The same question arises for passing a string: should the string be passed to WithCancel/Deadline/Timeout, or to cancel? In either case, this would be a pretty messy API extension, so my preference would be to avoid making any API changes at all. I understand your performance concerns, though. Ideally we'd make this zero-cost by default.

neetle commented 2 years ago

If you're looking to pass a reason there's nothing stopping you from creating a custom context implementation.

My core want with this would be to deal with poorly-written functions that take a context. Having an opt-in higher up the stack would likely be a decent trade off between performance and ease of use.

Sajmani commented 2 years ago

@neetle Yes, we could provide a way to enable stack-trace capture via a parent context, and propagate bit that down to child context (e.g. in propagateCancel).
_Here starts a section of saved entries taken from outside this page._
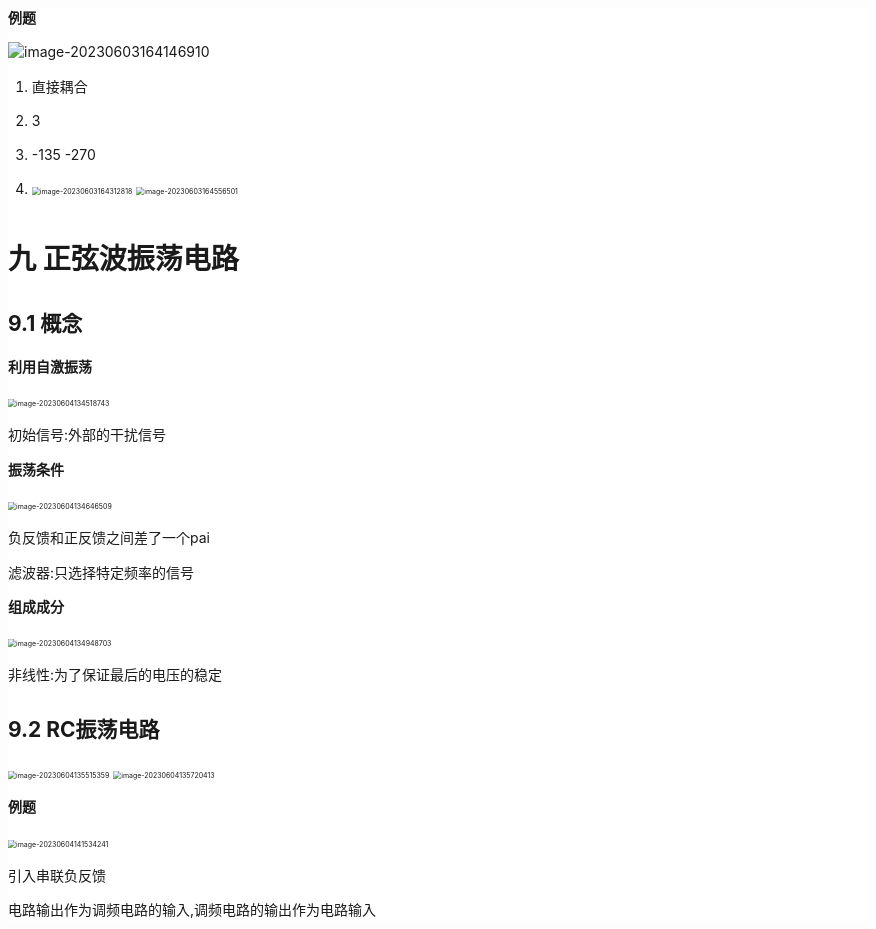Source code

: **例题**

![image-20230603164146910](http://verification.fengzhongzhihan.top/202306031641970.png)

1. 直接耦合

2. 3

3. -135 -270

4. <img src="http://verification.fengzhongzhihan.top/202306031643883.png" alt="image-20230603164312818" style="zoom:50%;" />

   <img src="http://verification.fengzhongzhihan.top/202306031645587.png" alt="image-20230603164556501" style="zoom:50%;" />

# 九 正弦波振荡电路

## 9.1 概念

**利用自激振荡**

<img src="http://verification.fengzhongzhihan.top/202306041345837.png" alt="image-20230604134518743" style="zoom:50%;" />

初始信号:外部的干扰信号

**振荡条件**

<img src="http://verification.fengzhongzhihan.top/202306041346555.png" alt="image-20230604134646509" style="zoom:50%;" />

负反馈和正反馈之间差了一个pai

滤波器:只选择特定频率的信号

**组成成分**

<img src="http://verification.fengzhongzhihan.top/202306041349762.png" alt="image-20230604134948703" style="zoom:50%;" />

非线性:为了保证最后的电压的稳定

## 9.2 RC振荡电路



<img src="http://verification.fengzhongzhihan.top/202306041355434.png" alt="image-20230604135515359" style="zoom:50%;" />

<img src="http://verification.fengzhongzhihan.top/202306041357476.png" alt="image-20230604135720413" style="zoom:50%;" />

**例题**

<img src="http://verification.fengzhongzhihan.top/202306041415316.png" alt="image-20230604141534241" style="zoom:50%;" />

引入串联负反馈 

电路输出作为调频电路的输入,调频电路的输出作为电路输入

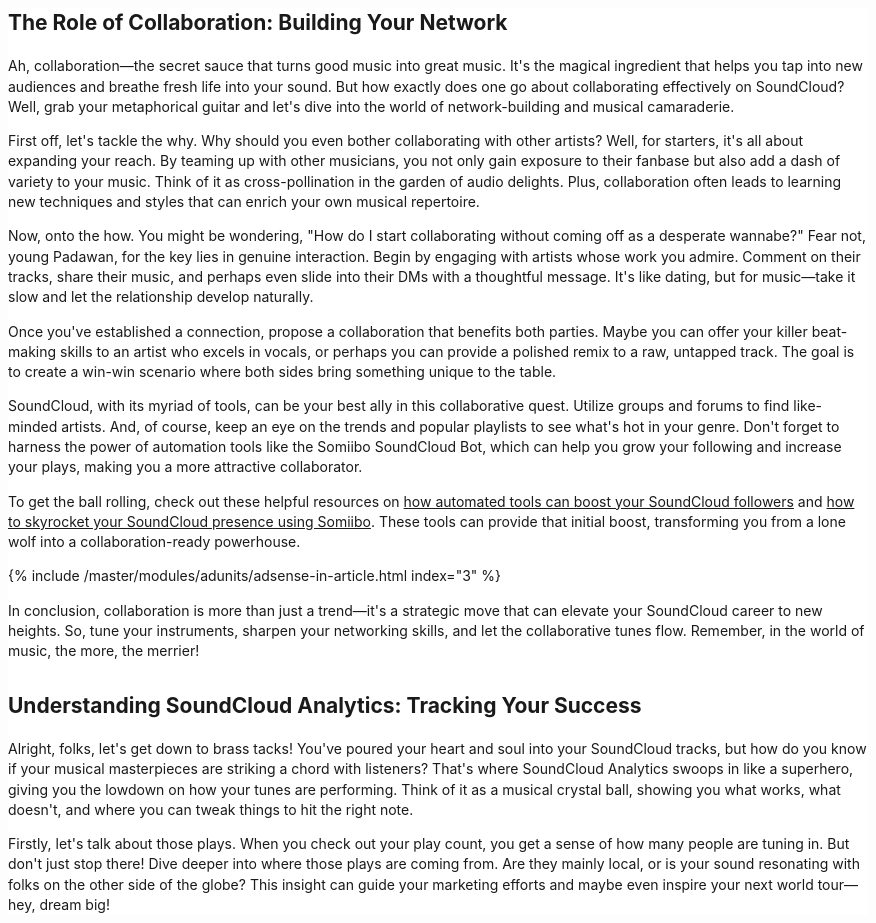 ## The Role of Collaboration: Building Your Network

Ah, collaboration—the secret sauce that turns good music into great music. It's the magical ingredient that helps you tap into new audiences and breathe fresh life into your sound. But how exactly does one go about collaborating effectively on SoundCloud? Well, grab your metaphorical guitar and let's dive into the world of network-building and musical camaraderie.

First off, let's tackle the why. Why should you even bother collaborating with other artists? Well, for starters, it's all about expanding your reach. By teaming up with other musicians, you not only gain exposure to their fanbase but also add a dash of variety to your music. Think of it as cross-pollination in the garden of audio delights. Plus, collaboration often leads to learning new techniques and styles that can enrich your own musical repertoire.

Now, onto the how. You might be wondering, "How do I start collaborating without coming off as a desperate wannabe?" Fear not, young Padawan, for the key lies in genuine interaction. Begin by engaging with artists whose work you admire. Comment on their tracks, share their music, and perhaps even slide into their DMs with a thoughtful message. It's like dating, but for music—take it slow and let the relationship develop naturally.

Once you've established a connection, propose a collaboration that benefits both parties. Maybe you can offer your killer beat-making skills to an artist who excels in vocals, or perhaps you can provide a polished remix to a raw, untapped track. The goal is to create a win-win scenario where both sides bring something unique to the table.

SoundCloud, with its myriad of tools, can be your best ally in this collaborative quest. Utilize groups and forums to find like-minded artists. And, of course, keep an eye on the trends and popular playlists to see what's hot in your genre. Don't forget to harness the power of automation tools like the Somiibo SoundCloud Bot, which can help you grow your following and increase your plays, making you a more attractive collaborator.

To get the ball rolling, check out these helpful resources on [how automated tools can boost your SoundCloud followers](https://soundcloudbooster.com/blog/can-automated-tools-really-boost-your-soundcloud-followers-and-plays) and [how to skyrocket your SoundCloud presence using Somiibo](https://soundcloudbooster.com/blog/how-to-skyrocket-your-soundcloud-presence-using-somiibo). These tools can provide that initial boost, transforming you from a lone wolf into a collaboration-ready powerhouse.

{% include /master/modules/adunits/adsense-in-article.html index="3" %}

In conclusion, collaboration is more than just a trend—it's a strategic move that can elevate your SoundCloud career to new heights. So, tune your instruments, sharpen your networking skills, and let the collaborative tunes flow. Remember, in the world of music, the more, the merrier!

## Understanding SoundCloud Analytics: Tracking Your Success

Alright, folks, let's get down to brass tacks! You've poured your heart and soul into your SoundCloud tracks, but how do you know if your musical masterpieces are striking a chord with listeners? That's where SoundCloud Analytics swoops in like a superhero, giving you the lowdown on how your tunes are performing. Think of it as a musical crystal ball, showing you what works, what doesn't, and where you can tweak things to hit the right note.

Firstly, let's talk about those plays. When you check out your play count, you get a sense of how many people are tuning in. But don't just stop there! Dive deeper into where those plays are coming from. Are they mainly local, or is your sound resonating with folks on the other side of the globe? This insight can guide your marketing efforts and maybe even inspire your next world tour—hey, dream big!
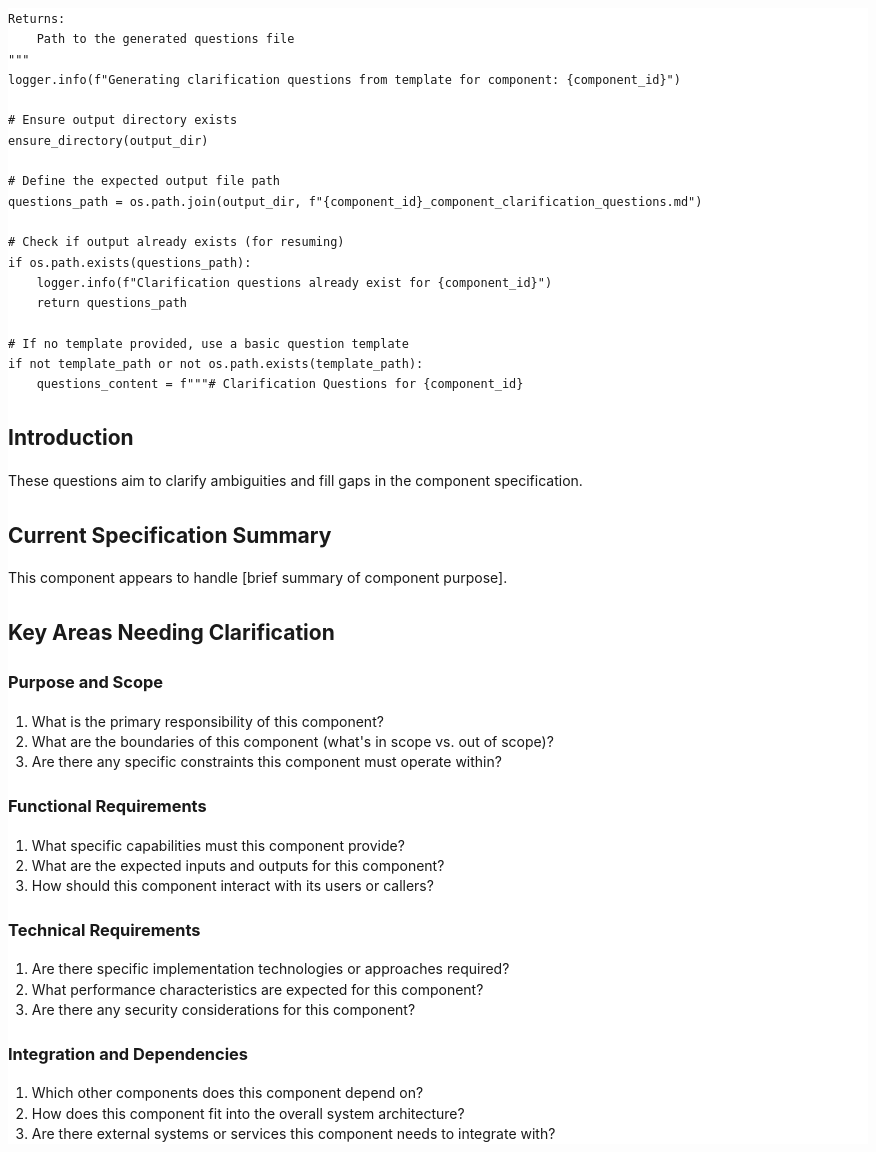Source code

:     Returns:
        Path to the generated questions file
    """
    logger.info(f"Generating clarification questions from template for component: {component_id}")

    # Ensure output directory exists
    ensure_directory(output_dir)

    # Define the expected output file path
    questions_path = os.path.join(output_dir, f"{component_id}_component_clarification_questions.md")

    # Check if output already exists (for resuming)
    if os.path.exists(questions_path):
        logger.info(f"Clarification questions already exist for {component_id}")
        return questions_path

    # If no template provided, use a basic question template
    if not template_path or not os.path.exists(template_path):
        questions_content = f"""# Clarification Questions for {component_id}

## Introduction
These questions aim to clarify ambiguities and fill gaps in the component specification.

## Current Specification Summary
This component appears to handle [brief summary of component purpose].

## Key Areas Needing Clarification

### Purpose and Scope
1. What is the primary responsibility of this component?
2. What are the boundaries of this component (what's in scope vs. out of scope)?
3. Are there any specific constraints this component must operate within?

### Functional Requirements
1. What specific capabilities must this component provide?
2. What are the expected inputs and outputs for this component?
3. How should this component interact with its users or callers?

### Technical Requirements
1. Are there specific implementation technologies or approaches required?
2. What performance characteristics are expected for this component?
3. Are there any security considerations for this component?

### Integration and Dependencies
1. Which other components does this component depend on?
2. How does this component fit into the overall system architecture?
3. Are there external systems or services this component needs to integrate with?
So this would be off by default, and users could enable it by setting a parent context with ctx = context.EnableStackTraces(ctx) or somesuch. This would turn on stack tracing for all child contexts, providing people with programmatic control over the whole tree (e.g. to debug specific requests), and it avoids having to add "reason" strings everywhere WithCancel or WithDeadline are called (though in theory there shouldn't be a huge number of these, either).

jtolio commented 2 years ago

I like the current proposal (context.EnableStackTraces).

May I add though, that ultimately if a "WithReason" style method is added, can I request that it take an error type instead of a string? The error could be wrapped with go1.13 errors package wrapping so what ctx.Err() returns is still errors.Is(err, context.Canceled), but that way more structured information could also be passed than just a string.

mitar commented 2 years ago

So we are then all arguing that #46273 should be reopen?